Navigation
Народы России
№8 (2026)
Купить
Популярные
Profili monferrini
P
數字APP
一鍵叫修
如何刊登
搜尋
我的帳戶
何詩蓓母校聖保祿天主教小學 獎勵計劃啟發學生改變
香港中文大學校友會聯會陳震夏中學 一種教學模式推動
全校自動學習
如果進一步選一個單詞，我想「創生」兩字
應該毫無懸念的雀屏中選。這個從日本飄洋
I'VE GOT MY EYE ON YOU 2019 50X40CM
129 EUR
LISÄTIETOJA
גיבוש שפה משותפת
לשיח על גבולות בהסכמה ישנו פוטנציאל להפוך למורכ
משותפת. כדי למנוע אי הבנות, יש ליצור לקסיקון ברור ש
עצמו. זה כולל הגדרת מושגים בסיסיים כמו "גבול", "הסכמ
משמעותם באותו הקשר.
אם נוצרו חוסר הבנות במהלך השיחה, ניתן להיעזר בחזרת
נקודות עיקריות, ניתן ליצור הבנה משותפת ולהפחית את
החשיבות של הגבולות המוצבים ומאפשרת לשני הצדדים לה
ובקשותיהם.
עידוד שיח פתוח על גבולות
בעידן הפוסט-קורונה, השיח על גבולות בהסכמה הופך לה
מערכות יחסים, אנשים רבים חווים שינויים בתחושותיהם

--

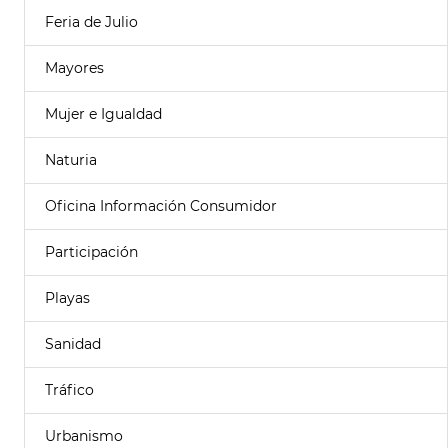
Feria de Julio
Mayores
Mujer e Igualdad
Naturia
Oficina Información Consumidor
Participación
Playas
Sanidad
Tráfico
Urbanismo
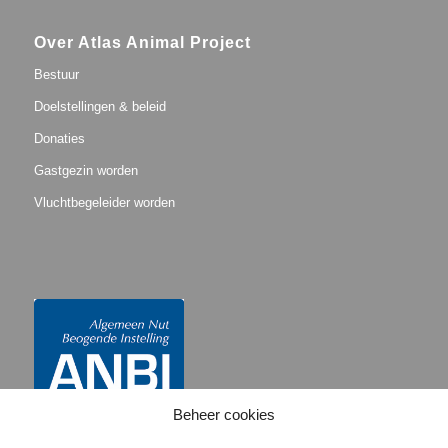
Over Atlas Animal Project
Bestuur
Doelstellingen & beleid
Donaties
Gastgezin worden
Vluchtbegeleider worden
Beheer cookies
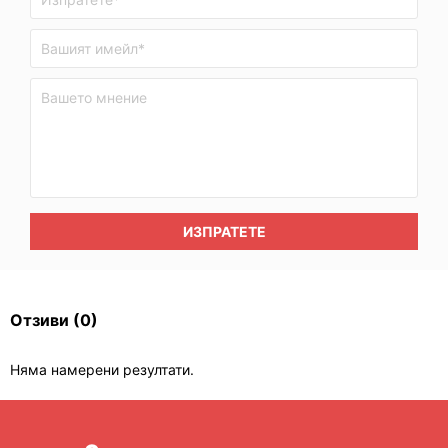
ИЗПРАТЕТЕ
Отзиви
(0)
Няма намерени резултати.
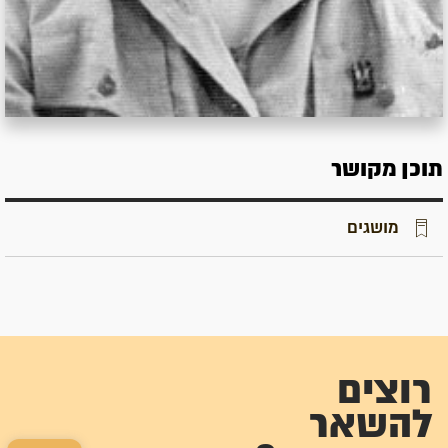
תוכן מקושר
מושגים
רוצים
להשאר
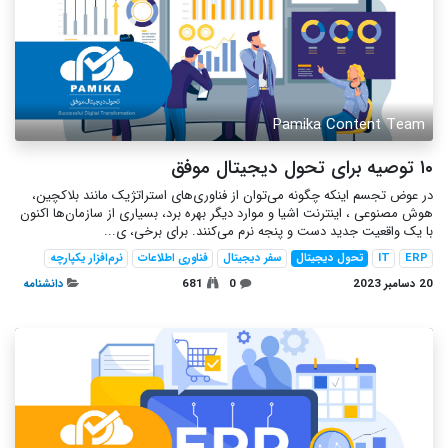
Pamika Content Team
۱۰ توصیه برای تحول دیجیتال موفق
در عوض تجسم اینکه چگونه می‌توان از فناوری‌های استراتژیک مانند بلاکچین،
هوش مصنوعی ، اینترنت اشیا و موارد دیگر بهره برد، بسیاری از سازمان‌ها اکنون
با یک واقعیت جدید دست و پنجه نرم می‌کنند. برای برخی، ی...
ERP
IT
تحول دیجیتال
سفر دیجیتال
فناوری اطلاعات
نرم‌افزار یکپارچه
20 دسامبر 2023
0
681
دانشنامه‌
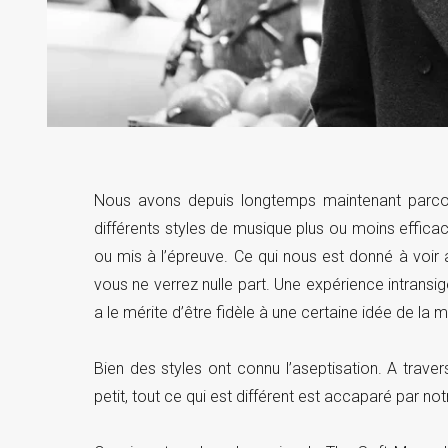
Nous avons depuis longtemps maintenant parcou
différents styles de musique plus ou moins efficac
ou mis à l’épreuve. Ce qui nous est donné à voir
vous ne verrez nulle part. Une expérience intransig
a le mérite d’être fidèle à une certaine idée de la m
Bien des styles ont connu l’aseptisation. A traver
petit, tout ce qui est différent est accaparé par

==

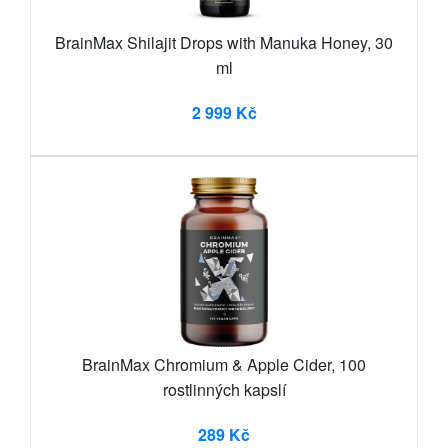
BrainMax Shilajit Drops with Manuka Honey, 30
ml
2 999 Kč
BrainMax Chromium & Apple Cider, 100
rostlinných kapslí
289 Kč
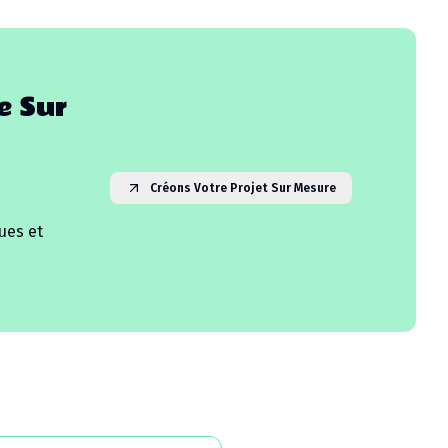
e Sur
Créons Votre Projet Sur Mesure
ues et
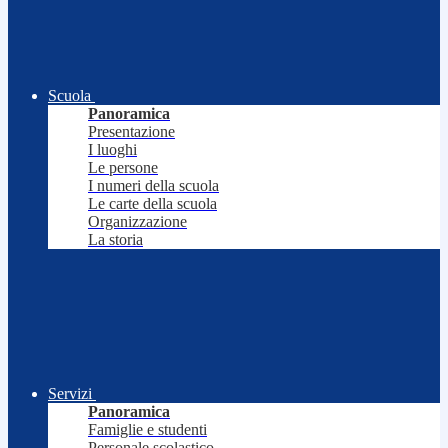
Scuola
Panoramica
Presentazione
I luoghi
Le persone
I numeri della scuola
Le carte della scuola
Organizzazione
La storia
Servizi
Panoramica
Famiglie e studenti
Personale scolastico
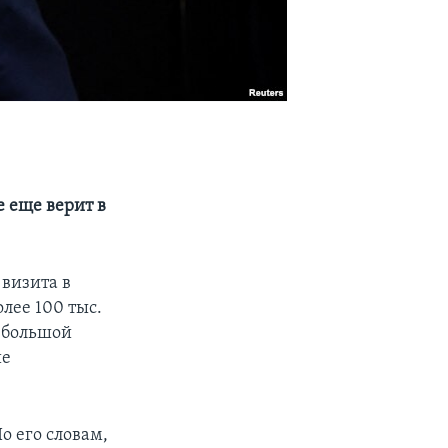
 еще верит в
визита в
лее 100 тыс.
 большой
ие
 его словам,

[WHAT TO DO] What lines above hold the word "styles"? List them all.

[ANSWER FOR THE TASK]
différents styles de musique plus ou moins efficac
Bien des styles ont connu l’aseptisation. A traver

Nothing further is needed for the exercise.